The Old Guitarist – one of Picasso’s most powerful artistic creations in the feeble form of a blind musician. This beautiful paradox was painted in 1903 in Madrid, a moment in time in which Picasso himself was not only emerging from poverty, but was also recovering from the suicide of his close friend Carlos Casagemas. The gaunt figure of the guitarist can therefore be seen to be a reflection of its creators own mental and physical suffering, perhaps explaining its power as a work of art.
The dominant blue of the painting (marking it as part of Picasso’s melancholic ‘Blue Series’) invokes this sense of grief, forcing us to confront the force of Picasso’s own pain. This impression is clearly displayed in the wilting figure that is the Old Guitarist, head bent and body reclined under the burden of poverty and isolation. Picasso is relentless in his depiction of suffering – the jaunt shoulder of the figure sticking out of his fraying clothes (note how the elongated figure is also reminiscent of the 16th century work of El Greco). Yet, it is also necessary to note the sheer depth behind that same blue that creates such a sense of sadness. In another paradox therefore, the very quality of the painting that makes grief such a potent emotion, is the very same quality that highlights there is more to the Old Guitarist than merely this grief.
Looking into the depth of the painting, one is able to recognise that this isn’t simply a depiction of suffering. This is also a depiction of survival through the soul. The large guitar dominates the forefront of the painting in its browny tone, allowing the frail figure behind it to encase it in a sea of blue. The bent head in this light becomes less a symbol of pain and more an immersion in the music being played – the guitar, and music, are the means through which the figure survives. Picasso is highlighting the idea that in the absence of material plenty and ultimately, sight (the guitar player, remember, is blind), one can take comfort in the soul.
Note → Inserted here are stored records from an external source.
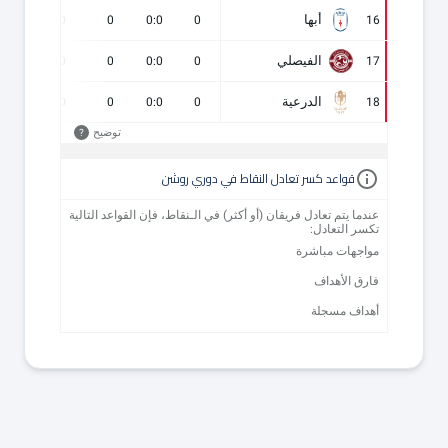
أبها
0
0
0
0:0
0
16
الفيصلي
0
0
0
0:0
0
17
الدرعية
0
0
0
0:0
0
18
توضيح
?
قواعد كسر تعادل النقاط في دوري روشن
عندما يتم تعادل فريقان (أو أكثر) في الـنقاط، فإن القواعد التالية
تكسر التعادل:
مواجهات مباشرة
فارق الأهداف
أهداف مسجلة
In this way, Picasso and his figure have a lot in common. The Old Guitarist was painted in a period where Picasso had very little, and was undergoing a process of artistic evolution (which would eventually lead him to Cubism). His survival was achieved through his soul as a painter, going against convention to achieve a new and exciting artistic vision.
Although some suggest that The Old Guitarist is a depiction of pain and isolation in the extreme, I would argue that it conveys more than this. Of course these themes are prevalent, but Picasso also suggests that the artist might just be able to triumph over these negative forces through the beauty of his craft.